Try it:
If a line in the entries below includes "сахаром", show that line.

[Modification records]
»»
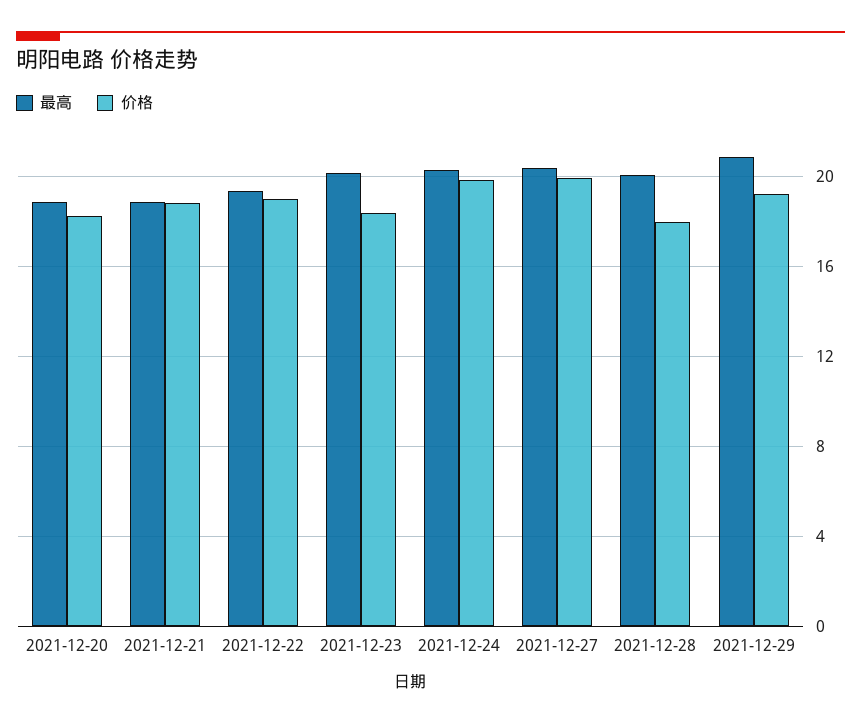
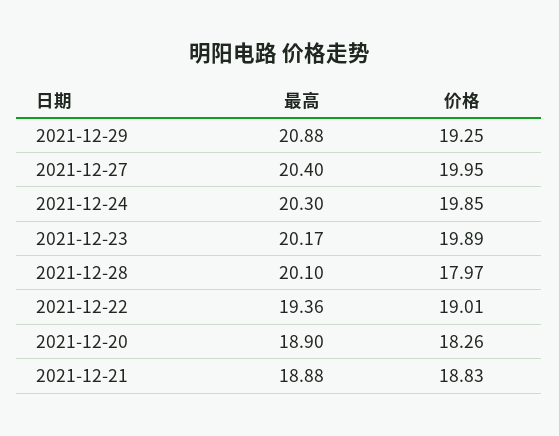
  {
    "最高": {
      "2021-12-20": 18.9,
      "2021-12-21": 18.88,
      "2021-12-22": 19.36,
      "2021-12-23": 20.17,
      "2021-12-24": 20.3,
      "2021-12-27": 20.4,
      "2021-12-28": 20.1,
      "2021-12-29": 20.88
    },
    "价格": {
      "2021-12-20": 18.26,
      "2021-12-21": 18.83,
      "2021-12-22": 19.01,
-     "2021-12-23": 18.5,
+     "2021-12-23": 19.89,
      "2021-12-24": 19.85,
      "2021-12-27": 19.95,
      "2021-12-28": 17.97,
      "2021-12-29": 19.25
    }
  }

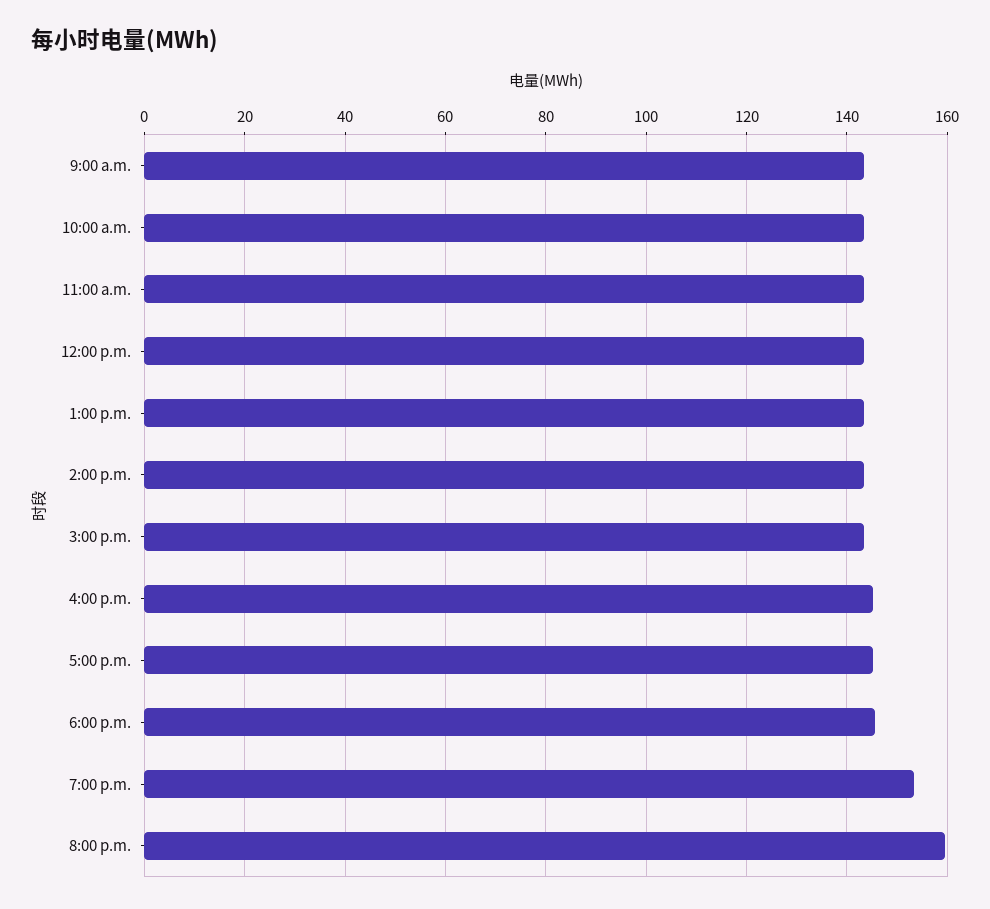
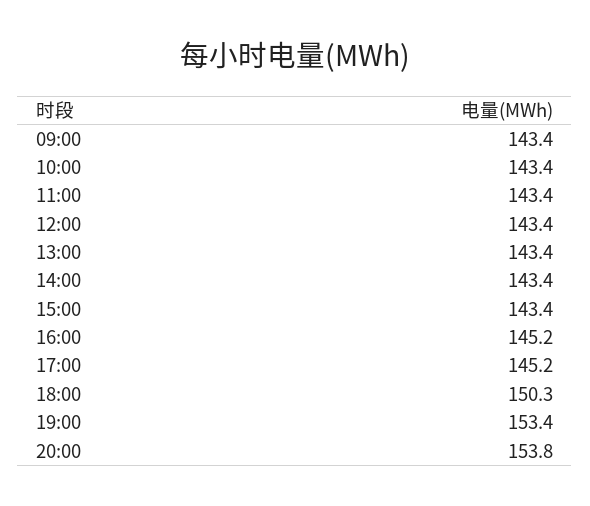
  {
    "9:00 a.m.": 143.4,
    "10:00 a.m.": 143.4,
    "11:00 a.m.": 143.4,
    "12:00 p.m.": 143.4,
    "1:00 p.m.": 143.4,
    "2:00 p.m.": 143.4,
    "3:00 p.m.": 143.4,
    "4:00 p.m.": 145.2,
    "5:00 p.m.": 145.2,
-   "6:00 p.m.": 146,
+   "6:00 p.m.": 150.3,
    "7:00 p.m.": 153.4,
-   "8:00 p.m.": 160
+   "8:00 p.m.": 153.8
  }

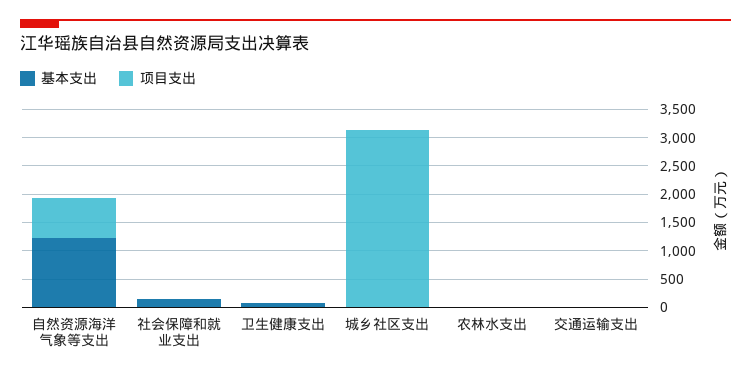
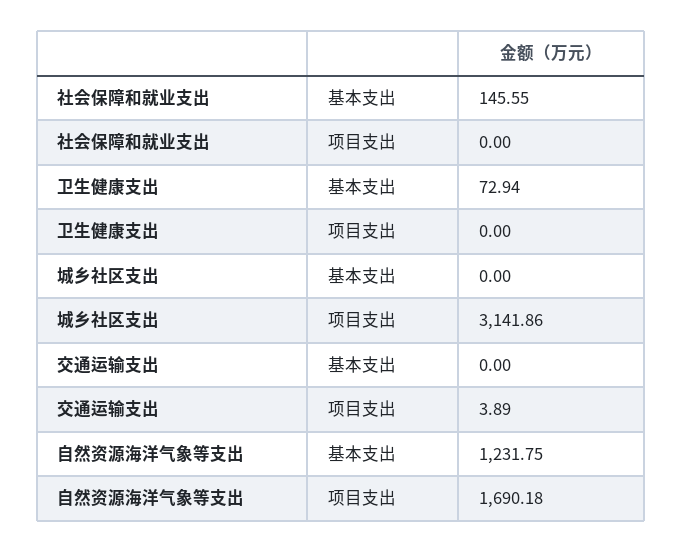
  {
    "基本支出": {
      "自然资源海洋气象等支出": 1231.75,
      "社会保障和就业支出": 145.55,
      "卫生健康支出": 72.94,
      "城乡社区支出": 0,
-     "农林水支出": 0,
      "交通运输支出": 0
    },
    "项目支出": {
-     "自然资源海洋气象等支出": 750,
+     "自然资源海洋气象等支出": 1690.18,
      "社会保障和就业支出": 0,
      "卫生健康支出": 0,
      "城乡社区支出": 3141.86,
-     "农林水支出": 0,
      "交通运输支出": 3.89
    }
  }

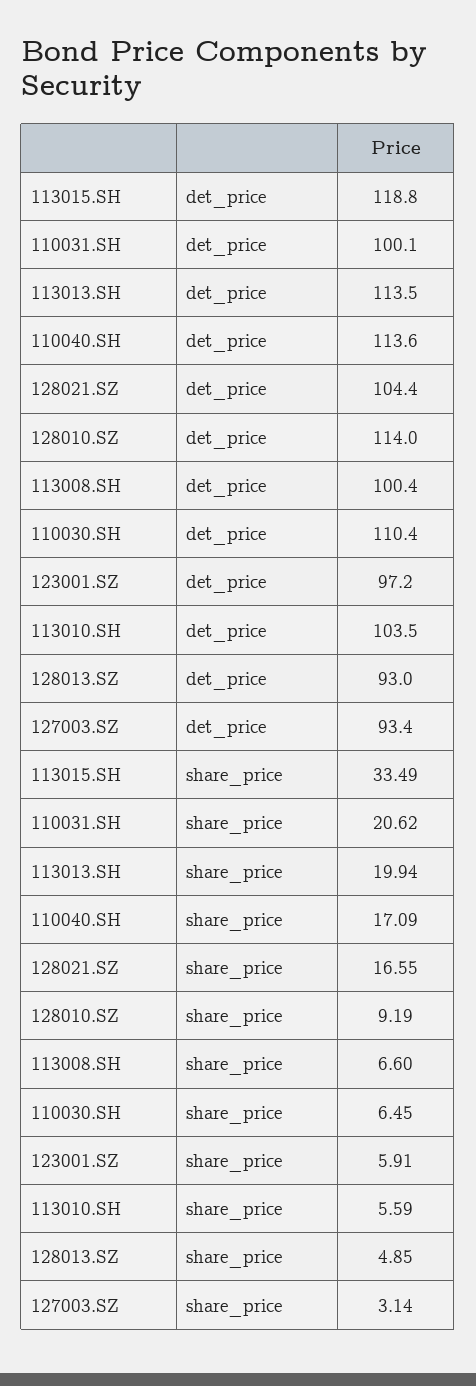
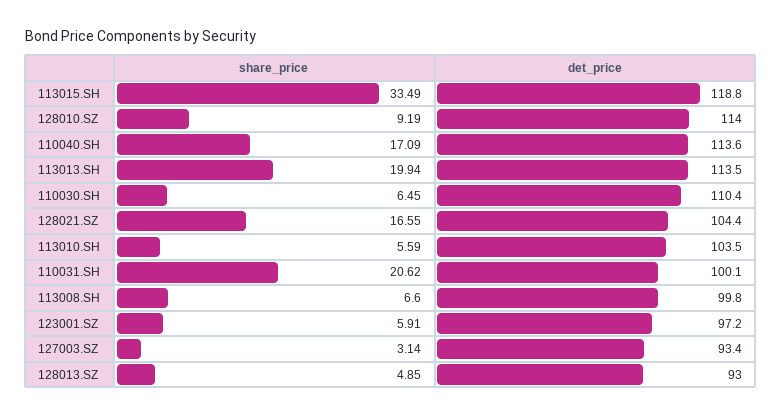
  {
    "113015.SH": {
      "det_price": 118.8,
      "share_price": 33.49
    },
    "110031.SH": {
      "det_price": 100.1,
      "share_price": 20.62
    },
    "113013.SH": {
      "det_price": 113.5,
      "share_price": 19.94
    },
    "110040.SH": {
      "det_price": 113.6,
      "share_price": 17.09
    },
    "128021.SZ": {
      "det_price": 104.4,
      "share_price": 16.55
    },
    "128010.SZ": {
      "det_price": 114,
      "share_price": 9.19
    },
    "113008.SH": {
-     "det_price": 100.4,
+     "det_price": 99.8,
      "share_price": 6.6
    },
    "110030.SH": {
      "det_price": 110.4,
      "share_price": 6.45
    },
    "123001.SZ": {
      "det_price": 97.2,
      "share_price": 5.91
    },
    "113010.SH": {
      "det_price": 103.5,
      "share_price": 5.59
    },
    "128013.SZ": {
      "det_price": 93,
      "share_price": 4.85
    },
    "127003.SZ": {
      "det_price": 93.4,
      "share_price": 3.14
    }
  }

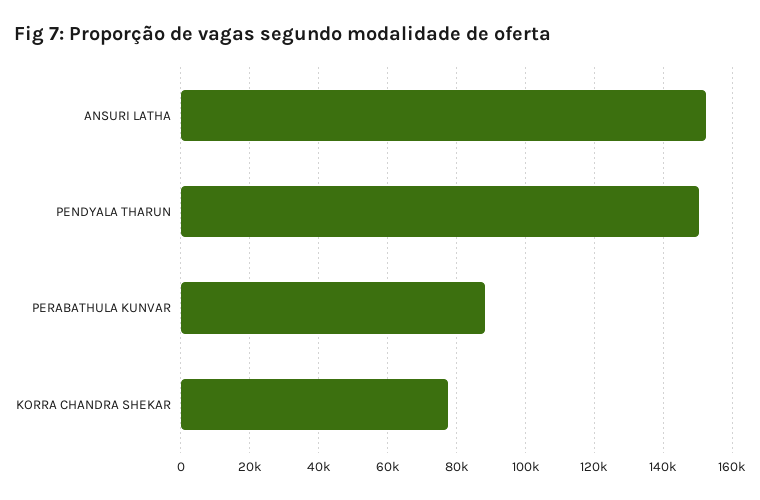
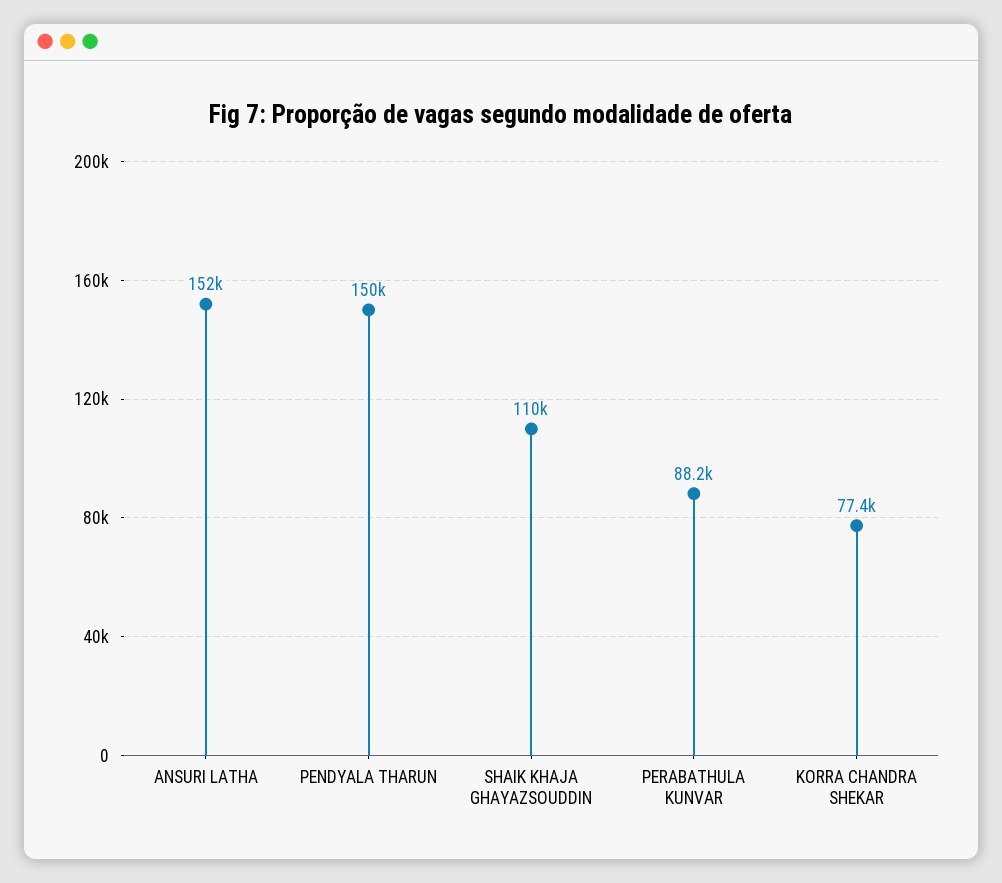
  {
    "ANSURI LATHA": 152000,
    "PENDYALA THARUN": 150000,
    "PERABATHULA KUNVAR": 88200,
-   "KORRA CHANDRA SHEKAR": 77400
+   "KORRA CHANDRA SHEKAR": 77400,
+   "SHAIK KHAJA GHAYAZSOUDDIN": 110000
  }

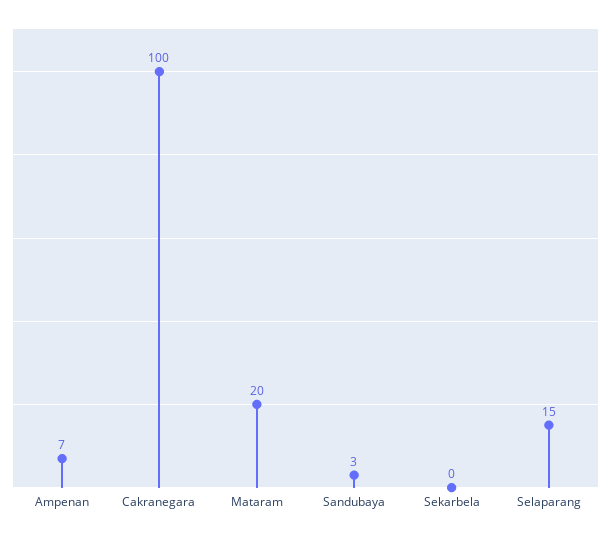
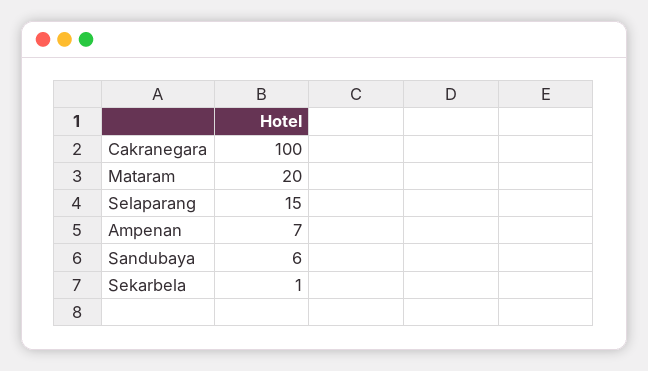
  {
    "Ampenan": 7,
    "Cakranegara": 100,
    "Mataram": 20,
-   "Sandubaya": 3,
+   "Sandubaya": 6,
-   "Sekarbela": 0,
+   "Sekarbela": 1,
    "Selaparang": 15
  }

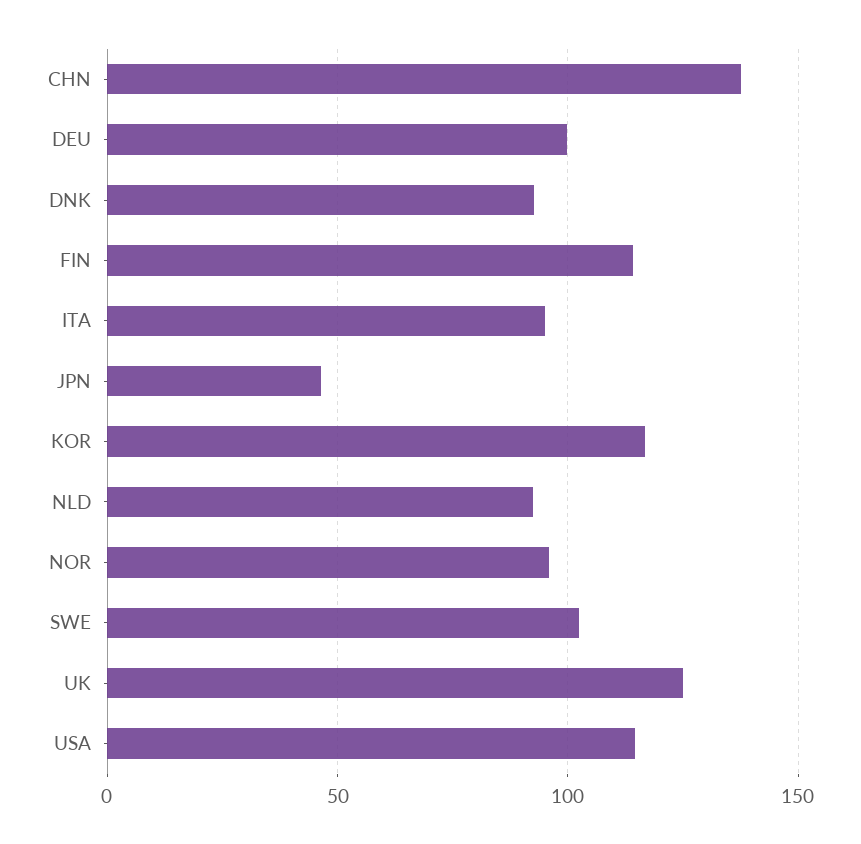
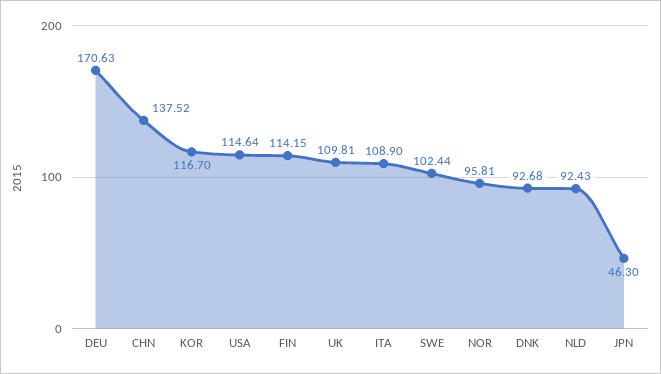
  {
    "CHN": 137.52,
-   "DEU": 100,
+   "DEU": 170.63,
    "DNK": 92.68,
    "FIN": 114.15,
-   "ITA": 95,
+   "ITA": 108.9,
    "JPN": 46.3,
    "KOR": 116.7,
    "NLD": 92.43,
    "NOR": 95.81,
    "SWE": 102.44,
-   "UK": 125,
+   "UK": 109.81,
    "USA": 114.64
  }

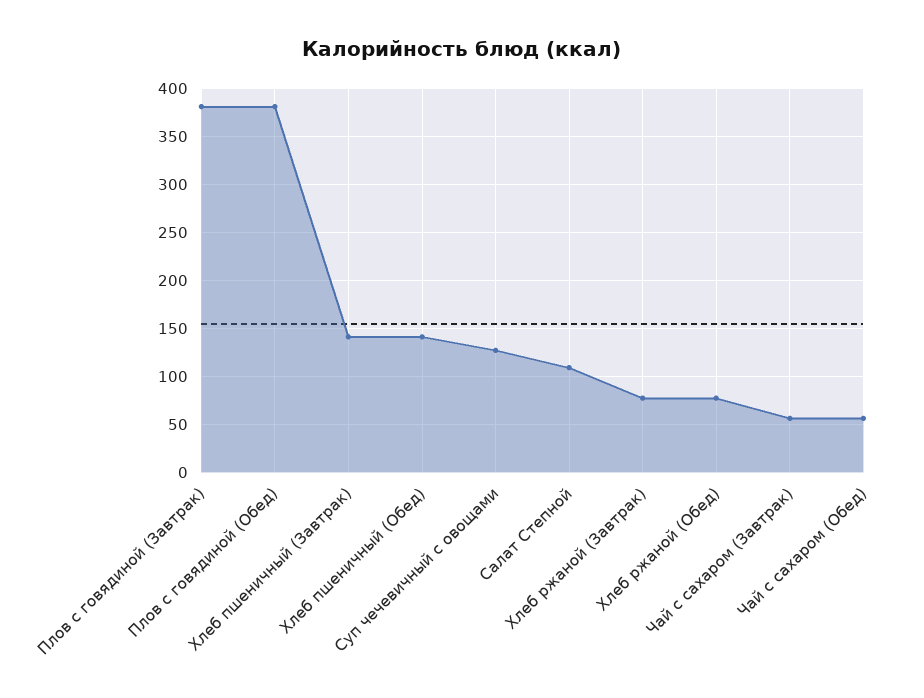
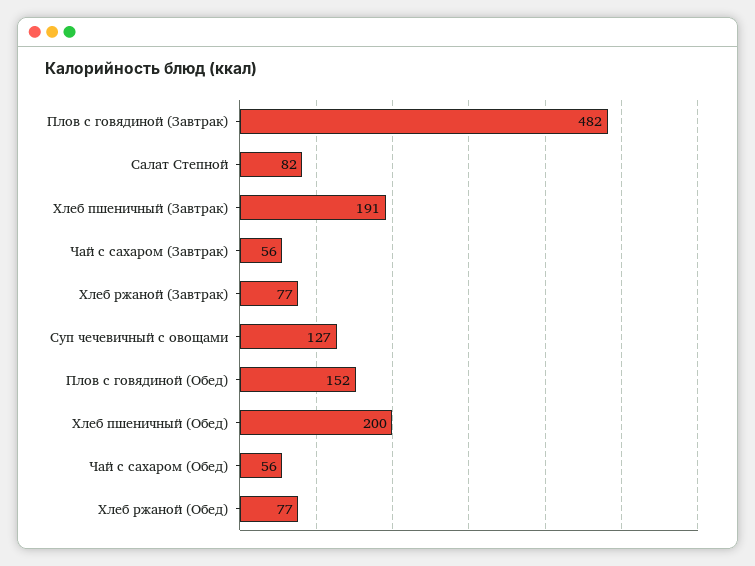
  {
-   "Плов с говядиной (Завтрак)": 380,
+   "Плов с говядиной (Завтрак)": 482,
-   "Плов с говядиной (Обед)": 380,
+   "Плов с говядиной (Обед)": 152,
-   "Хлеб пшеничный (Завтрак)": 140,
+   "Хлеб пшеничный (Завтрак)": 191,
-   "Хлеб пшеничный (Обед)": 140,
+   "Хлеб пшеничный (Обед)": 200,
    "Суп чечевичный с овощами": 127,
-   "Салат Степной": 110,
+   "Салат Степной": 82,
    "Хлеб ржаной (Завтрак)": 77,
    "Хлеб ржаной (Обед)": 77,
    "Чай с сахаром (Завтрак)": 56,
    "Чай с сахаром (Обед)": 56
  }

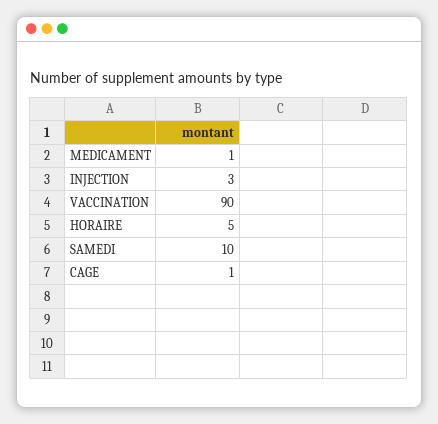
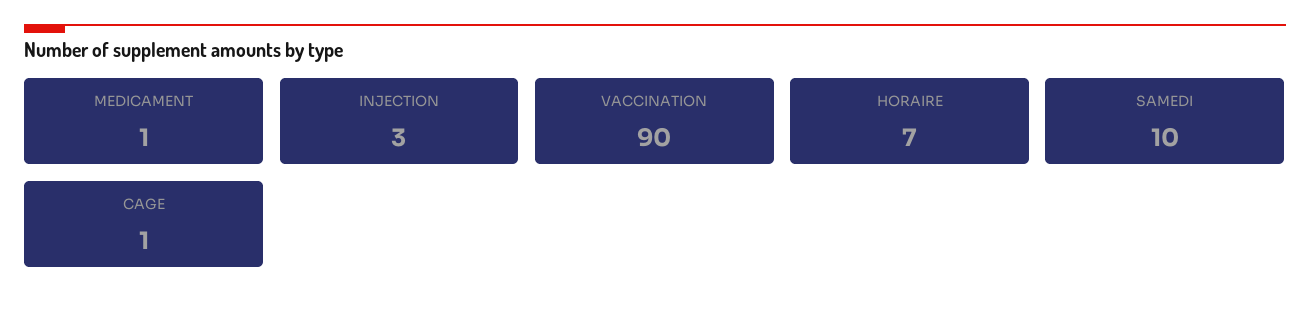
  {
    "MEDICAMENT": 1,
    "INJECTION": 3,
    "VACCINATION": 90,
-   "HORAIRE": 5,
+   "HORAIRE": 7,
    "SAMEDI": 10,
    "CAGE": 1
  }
««
Written response:
    "Чай с сахаром (Завтрак)": 56,
    "Чай с сахаром (Обед)": 56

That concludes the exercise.